What’s the Brain-Ear Connection?

June 21st, 2019 | by Daniel Karia | Hearing Aids
What’s the Brain-Ear Connection


The topic of the brain-ear connection has been discussed for many years in the world of researchers, but what does it really mean and why should you care? By understanding how important this connection is, it changes everything you know about good hearing health and the importance of acting sooner than later.

The brain plays an important role in our hearing. While the brain and your ears work in significantly different ways, the ear and brain work together to impact your hearing health. The ears consist of the Outer Ear, Middle Ear and Inner Ear while the brain primarily consists of the primary, secondary, and tertiary auditory cortex.

Your brain relies on both of your ears to collect sound and uses that incoming data to decide what to focus on. The comparison helps our brain decide which information is important in understanding speech and focuses on that source while ignoring the background noise at the same time. As a result, those with asymmetrical hearing may have difficulty hearing voices in a noisy environment or judging the distance of an emergency vehicle’s siren and typically experience greater communication difficulties.

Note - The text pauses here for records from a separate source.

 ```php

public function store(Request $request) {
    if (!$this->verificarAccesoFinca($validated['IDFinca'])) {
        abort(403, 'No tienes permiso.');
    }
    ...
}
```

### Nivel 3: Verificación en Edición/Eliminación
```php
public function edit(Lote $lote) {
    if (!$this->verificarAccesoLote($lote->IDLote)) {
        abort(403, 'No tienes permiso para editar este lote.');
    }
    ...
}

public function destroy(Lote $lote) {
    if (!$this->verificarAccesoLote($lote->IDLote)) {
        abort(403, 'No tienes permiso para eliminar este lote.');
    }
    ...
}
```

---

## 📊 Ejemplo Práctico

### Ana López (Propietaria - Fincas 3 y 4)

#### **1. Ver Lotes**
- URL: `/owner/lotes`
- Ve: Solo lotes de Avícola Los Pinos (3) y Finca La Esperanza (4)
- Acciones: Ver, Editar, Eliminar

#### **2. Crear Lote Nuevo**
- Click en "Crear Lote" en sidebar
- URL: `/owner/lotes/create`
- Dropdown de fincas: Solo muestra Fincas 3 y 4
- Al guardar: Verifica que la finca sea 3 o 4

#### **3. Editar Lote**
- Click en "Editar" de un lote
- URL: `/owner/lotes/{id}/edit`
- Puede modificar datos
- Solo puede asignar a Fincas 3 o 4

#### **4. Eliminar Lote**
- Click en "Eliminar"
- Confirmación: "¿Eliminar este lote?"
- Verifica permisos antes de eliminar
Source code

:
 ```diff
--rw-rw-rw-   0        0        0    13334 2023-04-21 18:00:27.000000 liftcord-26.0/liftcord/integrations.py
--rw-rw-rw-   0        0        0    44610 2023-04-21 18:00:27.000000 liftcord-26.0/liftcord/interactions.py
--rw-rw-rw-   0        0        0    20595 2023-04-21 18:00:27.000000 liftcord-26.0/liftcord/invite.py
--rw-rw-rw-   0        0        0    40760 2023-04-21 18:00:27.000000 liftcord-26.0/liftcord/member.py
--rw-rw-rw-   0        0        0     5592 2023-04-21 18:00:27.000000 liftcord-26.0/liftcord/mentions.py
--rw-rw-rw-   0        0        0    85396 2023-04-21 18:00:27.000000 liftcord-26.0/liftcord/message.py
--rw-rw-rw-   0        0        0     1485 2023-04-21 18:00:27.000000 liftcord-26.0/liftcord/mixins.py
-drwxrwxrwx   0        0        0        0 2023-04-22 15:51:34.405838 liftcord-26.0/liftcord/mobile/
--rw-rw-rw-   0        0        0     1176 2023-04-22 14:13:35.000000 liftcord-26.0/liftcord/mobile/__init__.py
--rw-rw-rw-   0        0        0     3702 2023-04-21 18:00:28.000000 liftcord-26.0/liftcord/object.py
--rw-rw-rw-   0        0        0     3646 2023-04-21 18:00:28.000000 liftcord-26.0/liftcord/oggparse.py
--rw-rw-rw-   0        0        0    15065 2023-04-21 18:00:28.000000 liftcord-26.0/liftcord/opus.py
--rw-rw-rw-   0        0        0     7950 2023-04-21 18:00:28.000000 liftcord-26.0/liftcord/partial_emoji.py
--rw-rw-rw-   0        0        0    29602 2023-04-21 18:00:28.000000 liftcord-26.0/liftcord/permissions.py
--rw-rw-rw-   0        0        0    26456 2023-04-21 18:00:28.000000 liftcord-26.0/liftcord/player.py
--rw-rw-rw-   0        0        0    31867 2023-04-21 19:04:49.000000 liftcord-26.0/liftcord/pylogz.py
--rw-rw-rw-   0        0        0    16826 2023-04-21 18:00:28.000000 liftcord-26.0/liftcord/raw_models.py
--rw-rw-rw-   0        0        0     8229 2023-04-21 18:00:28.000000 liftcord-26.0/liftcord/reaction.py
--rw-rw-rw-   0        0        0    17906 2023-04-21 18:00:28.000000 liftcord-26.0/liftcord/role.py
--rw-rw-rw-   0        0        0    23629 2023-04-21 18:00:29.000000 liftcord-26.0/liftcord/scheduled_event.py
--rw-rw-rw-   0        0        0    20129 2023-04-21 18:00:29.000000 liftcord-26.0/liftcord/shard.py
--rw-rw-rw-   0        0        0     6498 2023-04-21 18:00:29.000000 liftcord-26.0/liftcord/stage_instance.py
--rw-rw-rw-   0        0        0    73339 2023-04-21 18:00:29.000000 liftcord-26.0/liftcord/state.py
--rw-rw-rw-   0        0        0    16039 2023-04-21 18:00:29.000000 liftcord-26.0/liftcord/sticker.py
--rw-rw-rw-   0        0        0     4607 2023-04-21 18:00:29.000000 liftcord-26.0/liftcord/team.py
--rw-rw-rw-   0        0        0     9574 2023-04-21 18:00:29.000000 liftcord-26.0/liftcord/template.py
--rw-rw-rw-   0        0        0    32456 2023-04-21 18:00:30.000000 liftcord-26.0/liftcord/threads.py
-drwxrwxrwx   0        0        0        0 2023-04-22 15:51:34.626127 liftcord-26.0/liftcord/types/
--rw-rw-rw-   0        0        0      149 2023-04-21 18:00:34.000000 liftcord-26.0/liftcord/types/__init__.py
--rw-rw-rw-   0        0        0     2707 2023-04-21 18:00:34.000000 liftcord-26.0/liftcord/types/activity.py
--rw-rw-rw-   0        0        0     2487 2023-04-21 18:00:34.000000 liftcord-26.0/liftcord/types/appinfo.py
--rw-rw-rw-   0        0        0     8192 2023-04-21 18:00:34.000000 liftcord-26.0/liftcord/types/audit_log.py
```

Photo by Josh Riemer on Unsplash

Effects of Deterioration

After years of gradual deteriorated hearing loss, which seems normal for those who are experiencing it, and lack of stimulation, the brain tissue begins to shrink at a faster rate affecting cognitive abilities and further auditory decline. We hear in the brain, and when the ears no longer send the correct amount of stimulation, the brain suffers.

Untreated hearing loss may be an underlying symptom for a larger health problem, such as cardiovascular disease or diabetes. Those with untreated hearing loss are at a greater risk for developing dementia and Alzheimer’s.

Hearing aids can help.

You can easily improve your health, happiness, and mentality by using hearing aids. Hearing aids help you connect with the world around you and engage you with all that life has to offer! Feel good again and know you are doing more than just hearing well again, you are maintaining better brain health as well!

To keep your hearing healthy, hearing healthcare professionals recommend having a baseline hearing test at age 50 – or sooner if you suspect you have hearing loss – and to address any hearing loss diagnosis immediately.